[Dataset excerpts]
%%

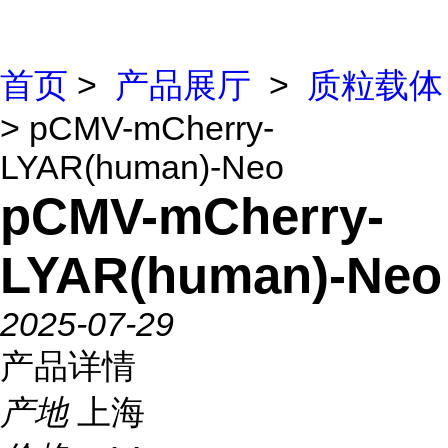
首页
>
产品展厅
>
质粒载体
> pCMV-mCherry-
LYAR(human)-Neo
pCMV-mCherry-
LYAR(human)-Neo
2025-07-29
产品详情
产地
上海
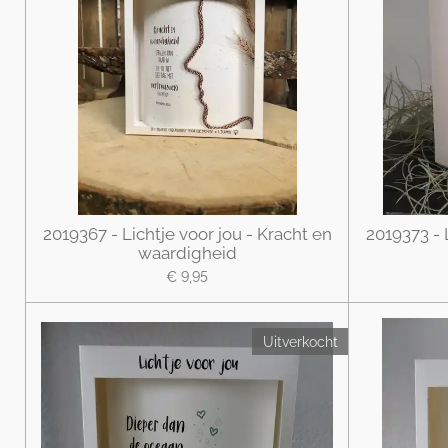
2019367 - Lichtje voor jou - Kracht en
2019373 - 
waardigheid
€ 9,95
Uitverkocht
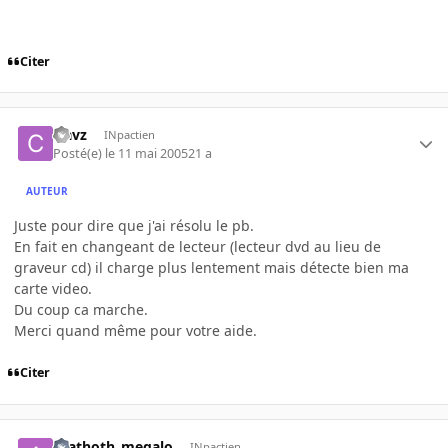
Citer
clavz
INpactien
Posté(e)
le 11 mai 2005
21 a
AUTEUR
Juste pour dire que j'ai résolu le pb.
En fait en changeant de lecteur (lecteur dvd au lieu de
graveur cd) il charge plus lentement mais détecte bien ma
carte video.
Du coup ca marche.
Merci quand même pour votre aide.
Citer
azathoth_megalo
INpactien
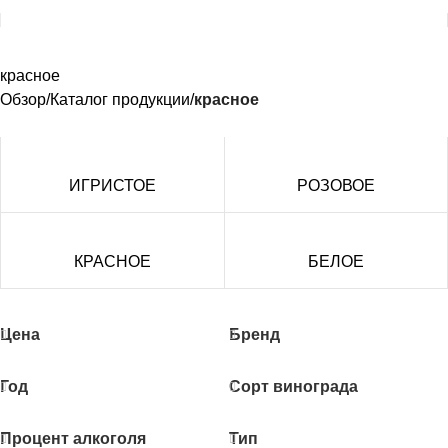
красное
Обзор
Каталог продукции
красное
ИГРИСТОЕ
РОЗОВОЕ
КРАСНОЕ
БЕЛОЕ
Цена
Бренд
Год
Сорт винограда
Процент алкоголя
Тип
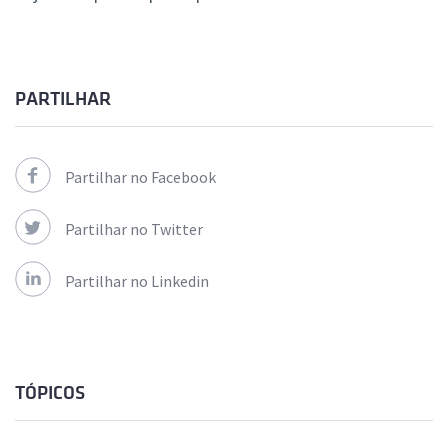
PARTILHAR
Partilhar no Facebook
Partilhar no Twitter
Partilhar no Linkedin
TÓPICOS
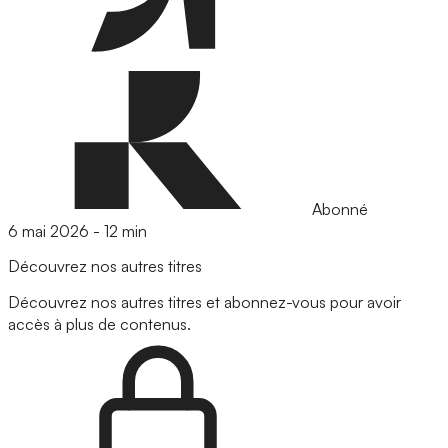
Abonné
6 mai 2026
-
12 min
Découvrez nos autres titres
Découvrez nos autres titres et abonnez-vous pour avoir
accès à plus de contenus.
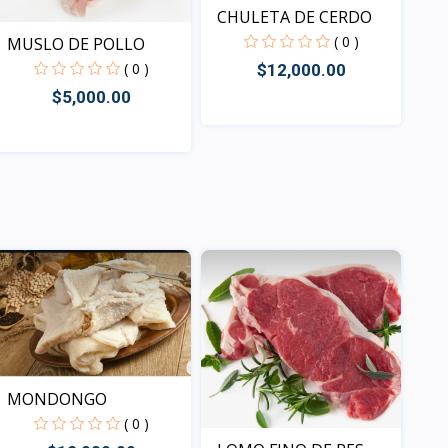
CHULETA DE CERDO
( 0 )
MUSLO DE POLLO
( 0 )
$12,000.00
$5,000.00
Vista
Vista
MONDONGO
( 0 )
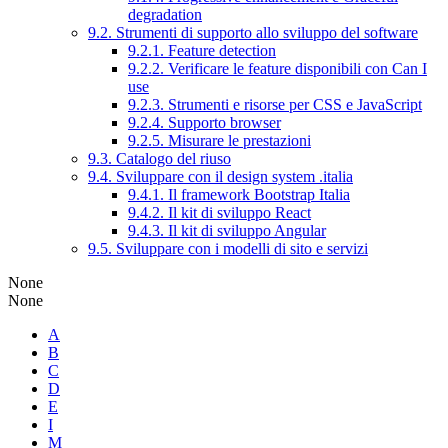
degradation
9.2. Strumenti di supporto allo sviluppo del software
9.2.1. Feature detection
9.2.2. Verificare le feature disponibili con Can I
use
9.2.3. Strumenti e risorse per CSS e JavaScript
9.2.4. Supporto browser
9.2.5. Misurare le prestazioni
9.3. Catalogo del riuso
9.4. Sviluppare con il design system .italia
9.4.1. Il framework Bootstrap Italia
9.4.2. Il kit di sviluppo React
9.4.3. Il kit di sviluppo Angular
9.5. Sviluppare con i modelli di sito e servizi
None
None
A
B
C
D
E
I
M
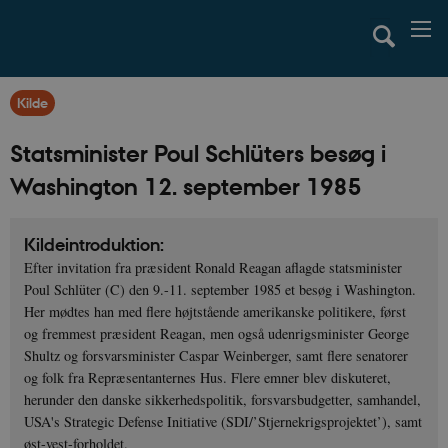
Kilde
Statsminister Poul Schlüters besøg i
Washington 12. september 1985
Kildeintroduktion:
Efter invitation fra præsident Ronald Reagan aflagde statsminister
Poul Schlüter (C) den 9.-11. september 1985 et besøg i Washington.
Her mødtes han med flere højtstående amerikanske politikere, først
og fremmest præsident Reagan, men også udenrigsminister George
Shultz og forsvarsminister Caspar Weinberger, samt flere senatorer
og folk fra Repræsentanternes Hus. Flere emner blev diskuteret,
herunder den danske sikkerhedspolitik, forsvarsbudgetter, samhandel,
USA's Strategic Defense Initiative (SDI/’Stjernekrigsprojektet’), samt
øst-vest-forholdet.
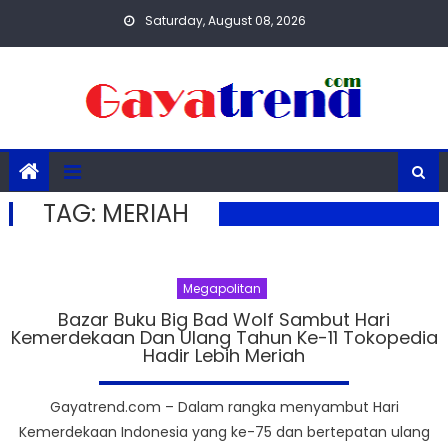
Skip
Saturday, August 08, 2026
to
content
TAG:
MERIAH
Megapolitan
Bazar Buku Big Bad Wolf Sambut Hari
Kemerdekaan Dan Ulang Tahun Ke-11 Tokopedia
Hadir Lebih Meriah
Gayatrend.com – Dalam rangka menyambut Hari
Kemerdekaan Indonesia yang ke-75 dan bertepatan ulang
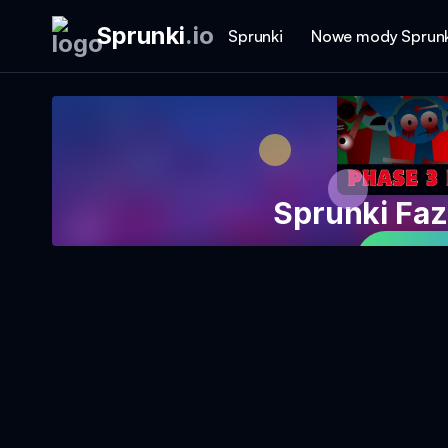
Sprunki
.
io
Sprunki
Nowe mody Sprunk
Sprunki Fa
Graj w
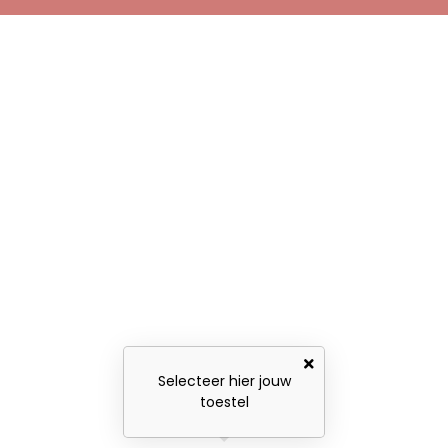
Selecteer hier jouw
toestel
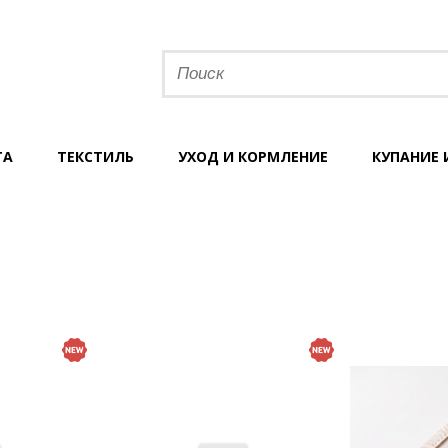
ТА
ТЕКСТИЛЬ
УХОД И КОРМЛЕНИЕ
КУПАНИЕ 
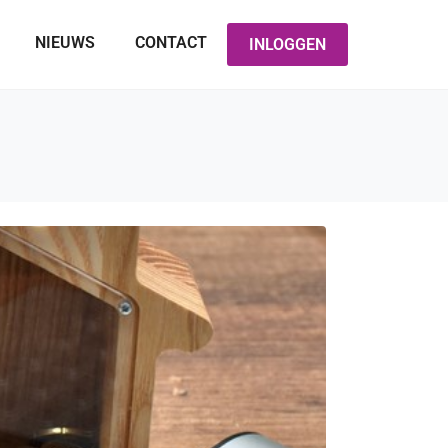
NIEUWS
CONTACT
INLOGGEN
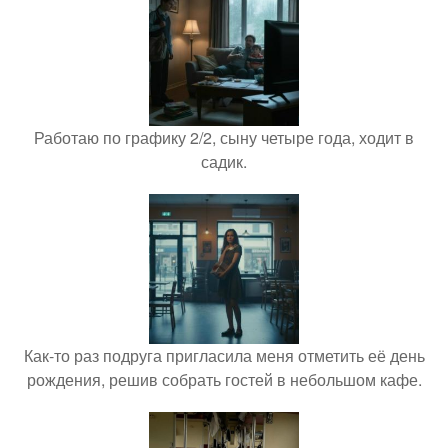
Работаю по графику 2/2, сыну четыре года, ходит в
садик.
Как-то раз подруга пригласила меня отметить её день
рождения, решив собрать гостей в небольшом кафе.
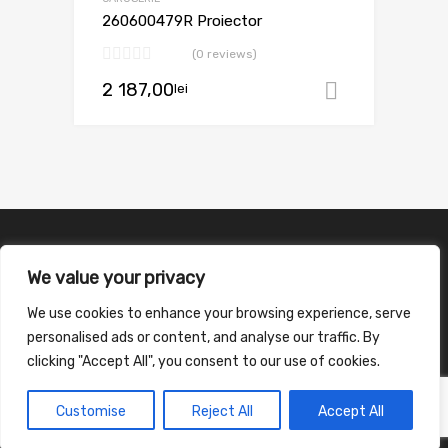
260600479R Proiector
(0 reviews)
2 187,00
lei
Adaugă în
We value your privacy
We use cookies to enhance your browsing experience, serve
personalised ads or content, and analyse our traffic. By
clicking "Accept All", you consent to our use of cookies.
Customise
Reject All
Accept All
©
2026
Chromium Auto Parts WordPress Theme by Themes Zone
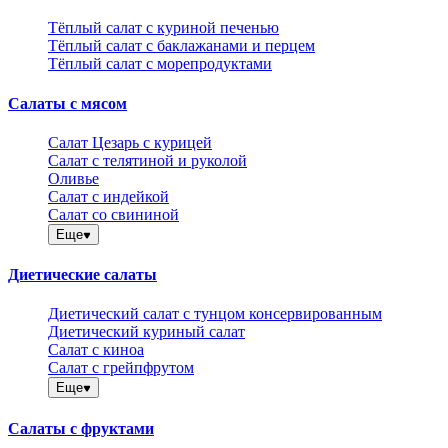
Тёплый салат с куриной печенью
Тёплый салат с баклажанами и перцем
Тёплый салат с морепродуктами
Салаты с мясом
Салат Цезарь с курицей
Салат с телятиной и руколой
Оливье
Салат с индейкой
Салат со свининой
Еще
Диетические салаты
Диетический салат с тунцом консервированным
Диетический куриный салат
Салат с киноа
Салат с грейпфрутом
Еще
Салаты с фруктами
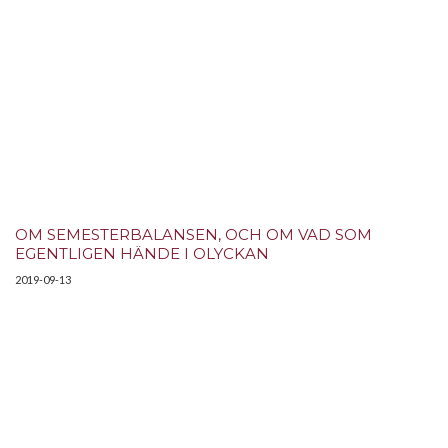
OM SEMESTERBALANSEN, OCH OM VAD SOM
EGENTLIGEN HÄNDE I OLYCKAN
2019-09-13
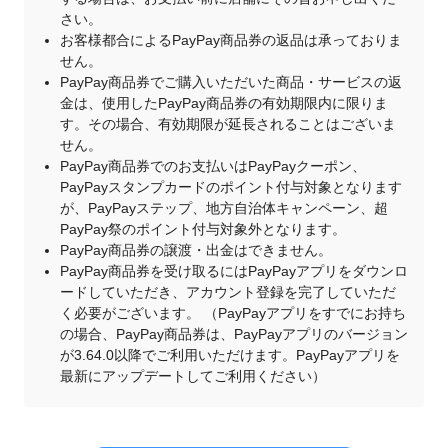
さい。
お客様都合によるPayPay商品券の返品は承っておりま
せん。
PayPay商品券でご購入いただいた商品・サービスの返
金は、使用したPayPay商品券の有効期限内に限りま
す。その場合、有効期限が延長されることはございま
せん。
PayPay商品券でのお支払いはPayPayクーポン、
PayPayスタンプカードのポイント付与対象となります
が、PayPayステップ、地方自治体キャンペーン、超
PayPay祭のポイント付与対象外となります。
PayPay商品券の譲渡・出金はできません。
PayPay商品券を受け取るにはPayPayアプリをダウンロ
ードしていただき、アカウント登録を完了していただ
く必要がございます。 （PayPayアプリをすでにお持ち
の場合、PayPay商品券は、PayPayアプリのバージョン
が3.64.0以降でご利用いただけます。PayPayアプリを
最新にアップデートしてご利用ください）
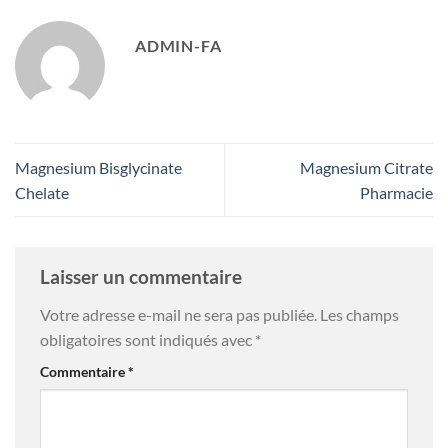
ADMIN-FA
Magnesium Bisglycinate
Magnesium Citrate
Chelate
Pharmacie
Laisser un commentaire
Votre adresse e-mail ne sera pas publiée.
Les champs
obligatoires sont indiqués avec
*
Commentaire
*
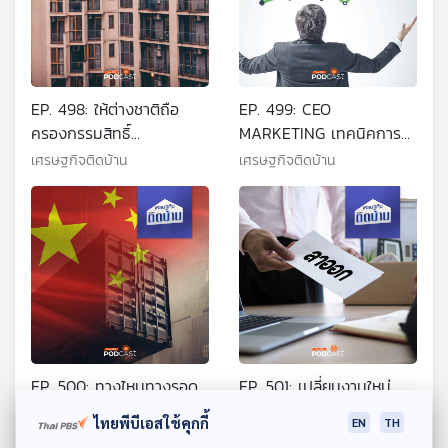
EP. 498: ให้ต่างชาติถือ
EP. 499: CEO
ครองกรรมสิทธิ์
MARKETING เทคนิคการ
คอนโดมิเนียม 75% ใครได้
สร้างแบรนด์สินค้าจากบอส
เศรษฐกิจติดบ้าน
เศรษฐกิจติดบ้าน
ใครเสีย
EP. 500: ทางไหนทางรอด
EP. 501: เปลี่ยนงานใหม่
ธุรกิจไทยไปต่ออย่างไรในวัน
ทางออกที่ใช่ของมนุษย์เงิน
ไทยพีบีเอสใช้คุกกี้
EN
TH
ที่สินค้าจีนทะลัก
เดือนจริงหรือ ?
เศรษฐกิจติดบ้าน
เศรษฐกิจติดบ้าน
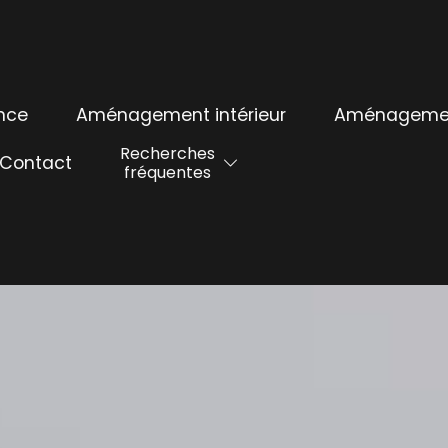
nce
Aménagement intérieur
Aménagement
Recherches
Contact
fréquentes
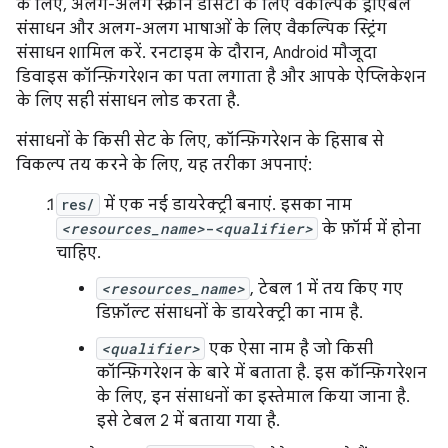
के लिए, अलग-अलग स्क्रीन डेंसिटी के लिए वैकल्पिक ड्रॉएबल
संसाधन और अलग-अलग भाषाओं के लिए वैकल्पिक स्ट्रिंग
संसाधन शामिल करें. रनटाइम के दौरान, Android मौजूदा
डिवाइस कॉन्फ़िगरेशन का पता लगाता है और आपके ऐप्लिकेशन
के लिए सही संसाधन लोड करता है.
संसाधनों के किसी सेट के लिए, कॉन्फ़िगरेशन के हिसाब से
विकल्प तय करने के लिए, यह तरीका अपनाएं:
res/
में एक नई डायरेक्ट्री बनाएं. इसका नाम
<resources_name>
-
<qualifier>
के फ़ॉर्म में होना
चाहिए.
<resources_name>
, टेबल 1 में तय किए गए
डिफ़ॉल्ट संसाधनों के डायरेक्ट्री का नाम है.
<qualifier>
एक ऐसा नाम है जो किसी
कॉन्फ़िगरेशन के बारे में बताता है. इस कॉन्फ़िगरेशन
के लिए, इन संसाधनों का इस्तेमाल किया जाना है.
इसे टेबल 2 में बताया गया है.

%%

◆ **Problem**
Write out an exact transcription of the line with "डिफ़ॉल्ट संसाधनों के डायरेक्ट्री का नाम है." and of each line after it; stop at the end of the records.

◆ **Solution to this exercise**
डिफ़ॉल्ट संसाधनों के डायरेक्ट्री का नाम है.
<qualifier>
एक ऐसा नाम है जो किसी
कॉन्फ़िगरेशन के बारे में बताता है. इस कॉन्फ़िगरेशन
के लिए, इन संसाधनों का इस्तेमाल किया जाना है.
इसे टेबल 2 में बताया गया है.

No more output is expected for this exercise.